Después, movida por algún impulso que probablemente no habría podido explicar, se levantó, tomó en sus brazos al bebé dormido y lo apretó contra el pecho. La mujer se dio entonces la vuelta hacia la pared junto a la que se encontraba la cabecera de la cuna y, al levantar la mirada, vio dos objetos brillantes que producían un resplandor verde-rojizo en la oscuridad. Los tomó por dos carbones del hogar, pero al recuperar el sentido de la dirección cobró conciencia, con inquietud, de que no se encontraban en esa zona de la habitación, sino que estaban demasiado elevados, casi al nivel de su mirada… de su propia mirada. Pues eran los ojos de una pantera.

El animal se encontraba en la ventana abierta que tenía enfrente, a menos de cinco pasos. Lo único que podía verse eran aquellos ojos terribles, pero en el tumulto angustiado de sus sentimientos, cuando comprendió la situación, supo que el animal se encontraba apoyado en sus cuartos traseros, con las patas delanteras sobre la repisa de la ventana. Aquello significaba un interés maligno y no una simple gratificación de una curiosidad indolente. La conciencia de su actitud fue un horror añadido que acentuó la amenaza de aquellos ojos terribles, en cuyo fuego firme se consumieron totalmente la fuerza y el valor de la mujer. Mientras se interrogaba a sí misma en silencio, se estremeció y se sintió enferma. Le fallaron las rodillas y gradualmente, tratando de evitar instintivamente un movimiento repentino que provocara a la bestia a lanzarse sobre ella, fue agachándose, se apoyó en la pared y trató de proteger al bebé con su cuerpo tembloroso sin apartar la mirada de las esferas luminosas que la estaban matando. En su dolor, ni siquiera pensó en la llegada de su esposo: no tenía ninguna esperanza o sugerencia de que pudiera escapar o la rescataran. Su capacidad de pensar y sentir se había reducido a las dimensiones de una sola emoción: el miedo al salto del animal, al impacto de su cuerpo, al golpe de sus grandes patas, al contacto de sus dientes en la garganta, que devorara a su bebé. Totalmente inmóvil y en absoluto silencio, aguardó su destino mientras los momentos se convertían en horas, en años, en eras; pero durante todo aquel tiempo los ojos diabólicos mantuvieron la vigilancia.

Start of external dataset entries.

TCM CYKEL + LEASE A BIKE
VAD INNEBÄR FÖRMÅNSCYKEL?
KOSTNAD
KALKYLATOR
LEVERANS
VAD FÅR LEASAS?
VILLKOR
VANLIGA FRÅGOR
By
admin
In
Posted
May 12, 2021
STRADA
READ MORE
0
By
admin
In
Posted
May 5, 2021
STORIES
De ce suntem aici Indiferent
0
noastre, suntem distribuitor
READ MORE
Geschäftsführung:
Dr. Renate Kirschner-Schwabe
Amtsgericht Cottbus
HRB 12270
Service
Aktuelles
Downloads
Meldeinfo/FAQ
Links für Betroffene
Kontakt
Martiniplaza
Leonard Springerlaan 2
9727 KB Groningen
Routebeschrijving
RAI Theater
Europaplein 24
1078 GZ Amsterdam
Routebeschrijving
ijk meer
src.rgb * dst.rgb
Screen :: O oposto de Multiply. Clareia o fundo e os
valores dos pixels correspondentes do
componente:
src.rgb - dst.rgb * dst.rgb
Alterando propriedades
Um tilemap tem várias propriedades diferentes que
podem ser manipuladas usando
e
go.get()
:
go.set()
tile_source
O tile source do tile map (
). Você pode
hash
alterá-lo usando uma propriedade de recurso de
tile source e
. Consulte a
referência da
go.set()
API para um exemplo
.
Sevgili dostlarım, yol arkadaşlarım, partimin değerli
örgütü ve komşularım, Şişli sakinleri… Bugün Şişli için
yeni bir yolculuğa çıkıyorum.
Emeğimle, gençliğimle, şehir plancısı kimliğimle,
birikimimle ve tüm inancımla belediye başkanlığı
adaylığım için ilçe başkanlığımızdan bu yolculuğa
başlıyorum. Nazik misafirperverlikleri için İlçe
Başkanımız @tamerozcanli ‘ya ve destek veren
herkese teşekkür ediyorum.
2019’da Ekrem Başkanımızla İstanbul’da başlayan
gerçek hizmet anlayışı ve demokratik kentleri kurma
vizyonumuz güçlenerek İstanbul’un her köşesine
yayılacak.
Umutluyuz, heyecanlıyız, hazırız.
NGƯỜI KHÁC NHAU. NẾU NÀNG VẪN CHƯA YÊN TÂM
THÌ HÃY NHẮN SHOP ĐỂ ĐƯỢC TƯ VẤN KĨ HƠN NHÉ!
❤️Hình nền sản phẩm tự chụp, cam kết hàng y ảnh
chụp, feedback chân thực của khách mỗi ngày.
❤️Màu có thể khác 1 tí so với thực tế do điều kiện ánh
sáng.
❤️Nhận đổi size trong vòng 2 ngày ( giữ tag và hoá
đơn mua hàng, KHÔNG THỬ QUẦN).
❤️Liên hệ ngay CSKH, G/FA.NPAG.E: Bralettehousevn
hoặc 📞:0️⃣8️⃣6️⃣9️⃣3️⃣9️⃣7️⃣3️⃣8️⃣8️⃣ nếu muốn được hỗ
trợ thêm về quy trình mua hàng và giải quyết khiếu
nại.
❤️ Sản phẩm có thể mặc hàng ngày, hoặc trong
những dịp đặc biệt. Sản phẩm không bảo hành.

Al regresar tarde a su cabaña aquella noche, con un ciervo sobre los hombros, Charles Marlowe intentó abrir la puerta, pero esta no cedió. Llamó y no obtuvo respuesta. Dejó el ciervo en el suelo y rodeó la cabaña para dirigirse a la ventana; al dar la vuelta a la esquina creyó oír el sonido de unos pasos sigilosos y unos crujidos en el matorral del bosque, pero eran demasiado ligeros para estar seguro de ello, a pesar de que su oído era muy fino. Se acercó a la ventana y se sorprendió al encontrarla abierta, pero pasó una pierna por encima de la repisa y entró en la cabaña. Todo era oscuridad y silencio. Se abrió camino hasta el hogar, encendió una cerilla y prendió una vela. Miró entonces a su alrededor y vio a su esposa acobardada en el suelo, apoyada en la pared, aferrando a la niña. Cuando corrió hacia ella, esta se levantó y rompió a reír, con una risa prolongada, fuerte y mecánica, desprovista de alegría y de sentido: ese tipo de risa que se asemeja al rechinar metálico de una cadena. Sin darse cuenta de lo que hacía, extendió los brazos hacia ella. Seguía sosteniendo el bebé, pero estaba muerto: la fuerza del abrazo de la madre había sido mortal.